Frances (Nelson) Merrill has always been one of my most elusive “brick wall” ancestors, but little by little, I’ve found clues to her larger story. Frances, my 3rd great-grandmother, was born on November 3, 1856 in Potter County, Pennsylvania to Leroy and Melvina Sarah (Baker) Nelson. Her mother, Melvina, died when she was only seven years old, and it’s here that the paper trail begins to scatter. Each new find has been a milestone in my research: it took years to discover Frances’ obituary, to learn her middle name–Annabelle–and to piece together her siblings’ names. And a few years ago, I finally found a photograph of her.
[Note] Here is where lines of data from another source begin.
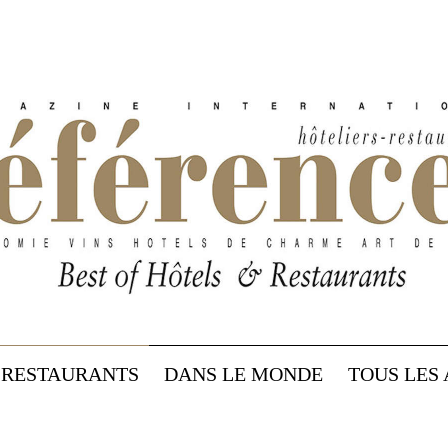
RESTAURANTS
DANS LE MONDE
TOUS LES 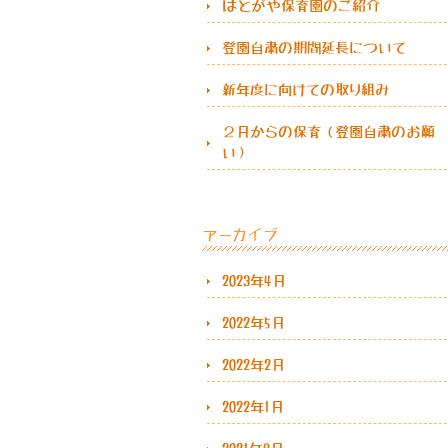
はとがや保育園のご紹介
登園自粛の期間延長について
新年度に向けての取り組み
２月からの保育（登園自粛のお願
い）
アーカイブ
2023年4月
2022年5月
2022年2月
2022年1月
My grandfather and I were sifting through old photos he’s inherited over the years, and we found this one in a broken metal frame at the bottom of the pile. In the photo, Frances is seated in front of two of her granddaughters–Frances Caroline (Peterson) Will and Matilda Alvina (Peterson) Yonkers–and is holding her great-grandson, Frederick “Fritz” Will, on her lap. She has the kindest smile, and she looks like a wonderful grandmother (and great-grandmother)–just like Mrs. Claus. The photo, though, has water damage along the bottom edge from a basement flood decades ago, and my scanner made rivets to the family’s right. I decided to take Patricia Greber’s suggestion and post the photo to the Random Acts of Photo Restoration group on Facebook.
The photo was a hit, and I received twelve restorations from the group’s kind volunteers. I cannot thank them enough: this is one of my favorite family photos–to know what my great-great-great-grandmother looked like and to see her smile is priceless–and each artist’s take is absolutely beautiful. The time and effort that went into each restoration must have been substantial, and the results have brought me to tears–the perfect Christmas gift. Frances’ story is a little more complete, and it’s all thanks to the work of these dedicated artists:
Thank you to Dale Conrad, for sharpening the image (and for the fun version in yellow and purple); to George Wellman, for highlighting the family, not the background; to Marjorie Hayes Keeler, for the beautiful sepia tone; to Jean Hooks, for emphasizing the strengths of the original photo; to Camella Camenzuli, for softening the image; to Carole Ann Farber, for the autumn shades on the family’s dresses; to John Wilson, for his attention to detail (highlighting the necklaces and aprons, in particular); and to Ted Altizer–your versions have brought me to tears.